Stroke is a medical emergency and is one of the leading causes of death and a major source of disability in the world; it causes permanent neurological damage, complications, and death. As there are few well-recognized effective treatments for stroke available at present, the purpose of my present study is to investigate synergistic neuroprotective effects and therapeutic potential of melatonin combined with a calpain inhibitor in a rat model of transient focal cerebral ischemia.

Cerebral ischemia induces oxidative injury and increases intracellular concentration of 〖Ca〗^(2+) to activate several calcium dependent proteases such as calpain. Previously, we have demonstrated beneficial effects of pretreatment with melatonin in rodent models of focal cerebral ischemia.

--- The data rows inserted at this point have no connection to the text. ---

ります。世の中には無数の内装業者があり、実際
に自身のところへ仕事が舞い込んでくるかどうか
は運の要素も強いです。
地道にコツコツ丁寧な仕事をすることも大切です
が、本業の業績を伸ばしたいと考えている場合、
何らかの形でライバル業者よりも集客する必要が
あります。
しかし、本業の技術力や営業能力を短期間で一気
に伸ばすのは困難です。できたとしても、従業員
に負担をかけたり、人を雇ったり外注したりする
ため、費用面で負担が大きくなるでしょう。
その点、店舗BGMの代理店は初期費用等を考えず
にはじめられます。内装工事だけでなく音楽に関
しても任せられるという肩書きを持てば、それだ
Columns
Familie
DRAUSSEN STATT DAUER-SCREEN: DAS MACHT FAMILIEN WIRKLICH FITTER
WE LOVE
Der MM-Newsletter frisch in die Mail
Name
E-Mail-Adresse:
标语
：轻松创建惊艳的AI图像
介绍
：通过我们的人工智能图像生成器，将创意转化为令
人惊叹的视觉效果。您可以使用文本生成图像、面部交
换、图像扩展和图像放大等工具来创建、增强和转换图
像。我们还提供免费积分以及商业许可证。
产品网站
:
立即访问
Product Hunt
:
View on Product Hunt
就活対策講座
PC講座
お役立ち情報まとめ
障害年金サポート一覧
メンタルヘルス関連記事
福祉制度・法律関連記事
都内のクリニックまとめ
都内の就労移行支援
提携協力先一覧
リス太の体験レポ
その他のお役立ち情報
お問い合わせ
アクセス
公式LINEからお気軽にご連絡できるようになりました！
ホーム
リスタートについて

Melatonin is a potent antioxidant and calpeptin is a novel calpain inhibitor. The aim of this study is to investigate the post-ischemic neuroprotective effects of melatonin and/or calpeptin in transient focal cerebral ischemia.

Right-sided middle cerebral artery occlusion (MCAO) was induced for 90 min in male Sprague–Dawley (SD) rats weighing 270-290 g, and this was followed by 24 or 72 hours of reperfusion. Post-ischemic treatment was delivered via an intracerebroventricular (i.c.v.) injection initiated about 10-15 min after the onset of the reperfusion. Western blot and immunological staining were applied to study the underlying mechanisms.

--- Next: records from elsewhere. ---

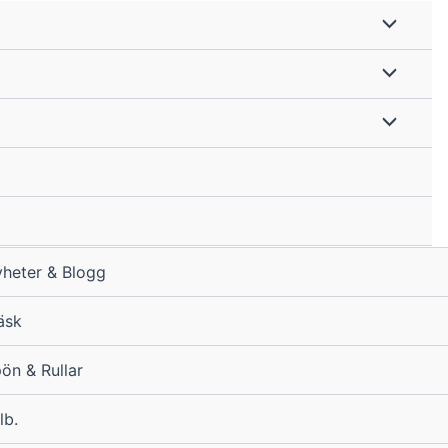
heter & Blogg
äsk
ön & Rullar
lb.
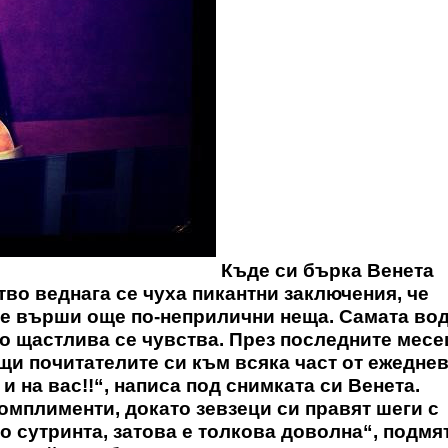
Къде си бърка Венета
тво веднага се чуха пикантни заключения, че
 че върши още по-неприлични неща. Самата во
ко щастлива се чувства. През последните месе
щи почитателите си към всяка част от ежедне
 и на вас!!“, написа под снимката си Венета.
омплименти, докато зевзеци си правят шеги с
о сутринта, затова е толкова доволна“, подмя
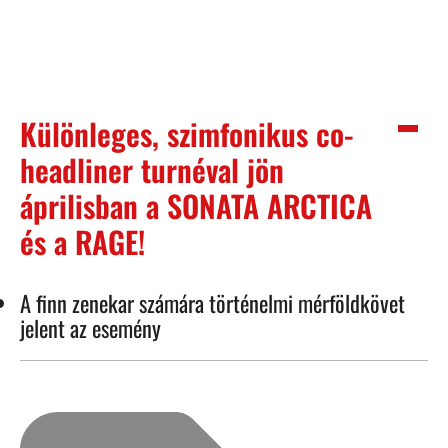
Különleges, szimfonikus co-
headliner turnéval jön
áprilisban a SONATA ARCTICA
és a RAGE!
A finn zenekar számára történelmi mérföldkövet
jelent az esemény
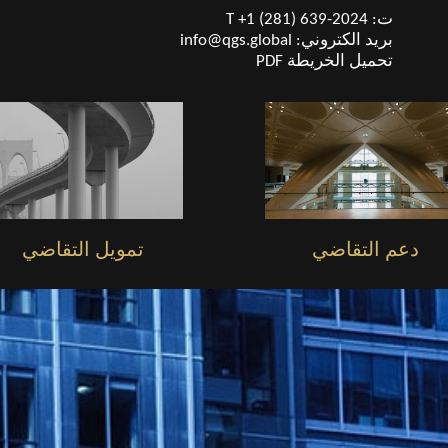
ت: T +1 (281) 639-2024
بريد الكتروني:
info@qgs.global
تحميل الخريطة PDF
دعم التقاضي
تمويل التقاضي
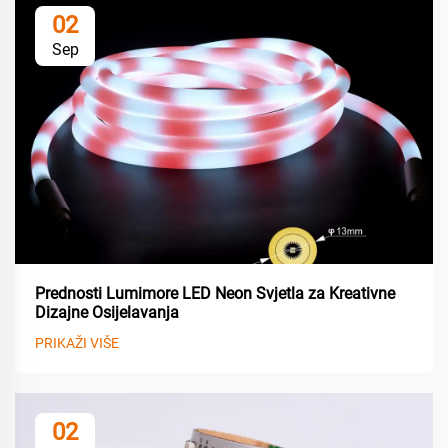
02
Sep
Prednosti Lumimore LED Neon Svjetla za Kreativne
Dizajne Osijelavanja
PRIKAŽI VIŠE
02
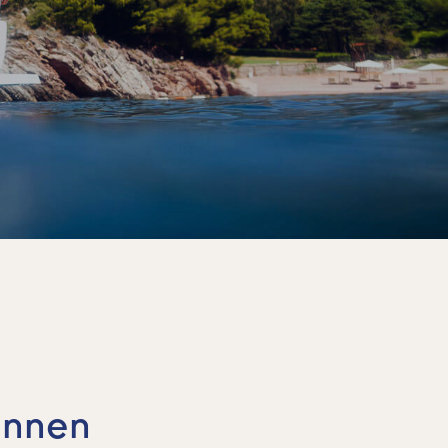
ennen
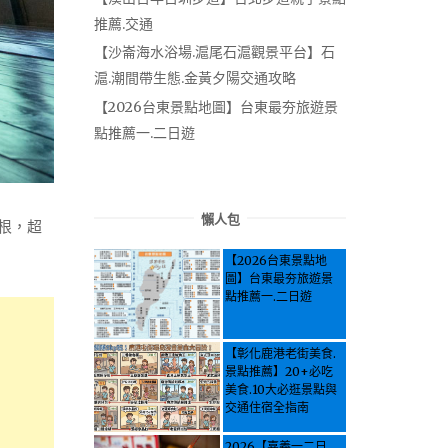
推薦.交通
【沙崙海水浴場.滬尾石滬觀景平台】石
滬.潮間帶生態.金黃夕陽交通攻略
【2026台東景點地圖】台東最夯旅遊景
點推薦一.二日遊
懶人包
根，超
【2026台東景點地
圖】台東最夯旅遊景
點推薦一.二日遊
【彰化鹿港老街美食.
景點推薦】20+必吃
美食.10大必逛景點與
交通住宿全指南
2026【嘉義一二日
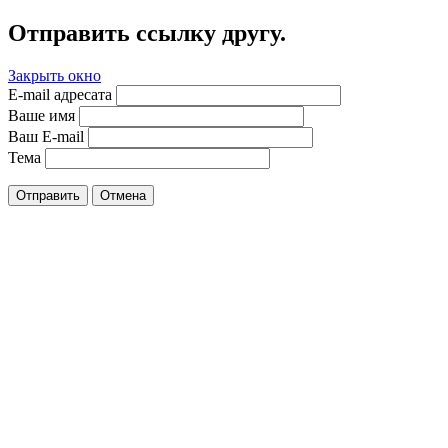
Отправить ссылку другу.
Закрыть окно
E-mail адресата
Ваше имя
Ваш E-mail
Тема
Отправить
Отмена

This research mainly comprised of three parts. A single i.c.v. injection of melatonin at 50 or 150 μg/kg, calpeptin at 10, 15 or 50 μg/kg, both melatonin and calpeptin in one of two combination regimens or the vehicle alone was the intervention in the first part of my study for evaluations at 24 hours. Although calpeptin at 15 μg/kg and melatonin at 50 μg/kg did not show significant benefits when injected individually, a combination of the two treatments not only reduced the infarct volume, cleaved caspase-3 expression and degenerating neurons but also improved the neurological deficit at 24 hours of reperfusion.

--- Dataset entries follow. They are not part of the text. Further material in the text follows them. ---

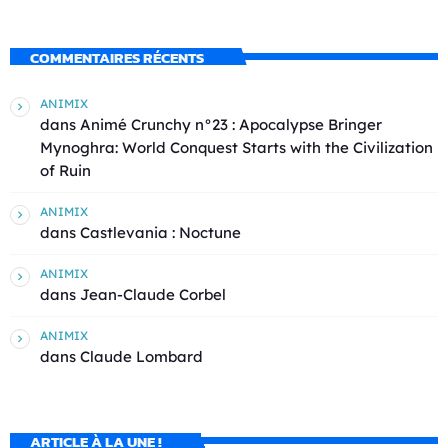
COMMENTAIRES RÉCENTS
ANIMIX
dans
Animé Crunchy n°23 : Apocalypse Bringer
Mynoghra: World Conquest Starts with the Civilization
of Ruin
ANIMIX
dans
Castlevania : Noctune
ANIMIX
dans
Jean-Claude Corbel
ANIMIX
dans
Claude Lombard
ARTICLE À LA UNE !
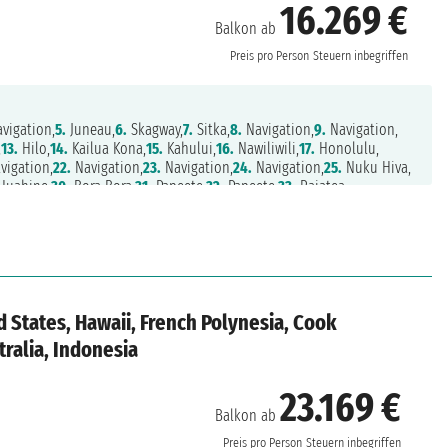
16.269 €
Balkon ab
Preis pro Person
Steuern inbegriffen
vigation,
5.
Juneau,
6.
Skagway,
7.
Sitka,
8.
Navigation,
9.
Navigation,
,
13.
Hilo,
14.
Kailua Kona,
15.
Kahului,
16.
Nawiliwili,
17.
Honolulu,
vigation,
22.
Navigation,
23.
Navigation,
24.
Navigation,
25.
Nuku Hiva,
Huahine,
30.
Bora Bora,
31.
Papeete,
32.
Papeete,
33.
Raiatea,
,
37.
Pago Pago,
38.
Navigation,
39.
Savusavu,
40.
Suva,
41.
Lautoka,
 States, Hawaii, French Polynesia, Cook
tralia, Indonesia
23.169 €
Balkon ab
Preis pro Person
Steuern inbegriffen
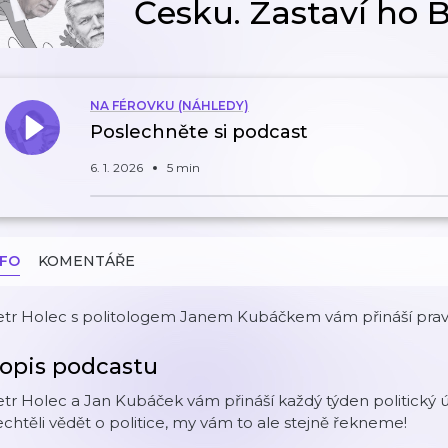
Česku. Zastaví ho 
NA FÉROVKU (NÁHLEDY)
Poslechněte si podcast
6. 1. 2026
5 min
NFO
KOMENTÁŘE
tr Holec s politologem Janem Kubáčkem vám přináší pravidel
opis podcastu
tr Holec a Jan Kubáček vám přináší každý týden politický úč
chtěli vědět o politice, my vám to ale stejně řekneme!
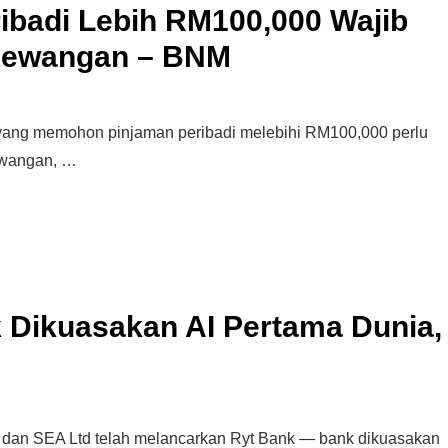
badi Lebih RM100,000 Wajib
 Kewangan – BNM
ng memohon pinjaman peribadi melebihi RM100,000 perlu
ewangan, …
 Dikuasakan AI Pertama Dunia,
n SEA Ltd telah melancarkan Ryt Bank — bank dikuasakan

In the second part, a single i.c.v. injection of melatonin at 50 μg/kg, calpeptin at 15 μg/kg, the combination of the above two and the vehicle alone were studied for their neuroprotective effects at 72 hours. The combination of melatonin and calpeptin ameliorated the ipsilateral infarct volume, reduced degenerating neurons and ED-1 positive staining cells at 72 hours of reperfusion and improved the neurological deficit at 24, 48 and 72 hours of reperfusion.

In the third part, multiple injections were applied to study the neuroprotection at 72 hours of reperfusion. The combination of melatonin at 50 μg/kg and calpeptin at 15 μg/kg or the vehicle alone were administered intracerebroventricularly on the day of the surgery, additional two injections of melatonin at 10 mg/kg or vehicle alone were applied intraperitoneally at 24 and 48 hours of reperfusion respectively. However, two additional doses of melatonin at 10 mg/kg neither significantly reduced the ipsilateral infarct volume nor improved the neurological deficit.

In summary, single i.c.v. injection of combination of melatonin at 50 μg/kg and calpeptin at 15 μg/kg exerts synergistic neuroprotective effects at 24 and 72 hours of reperfusion in a rat transient MCAO stroke model.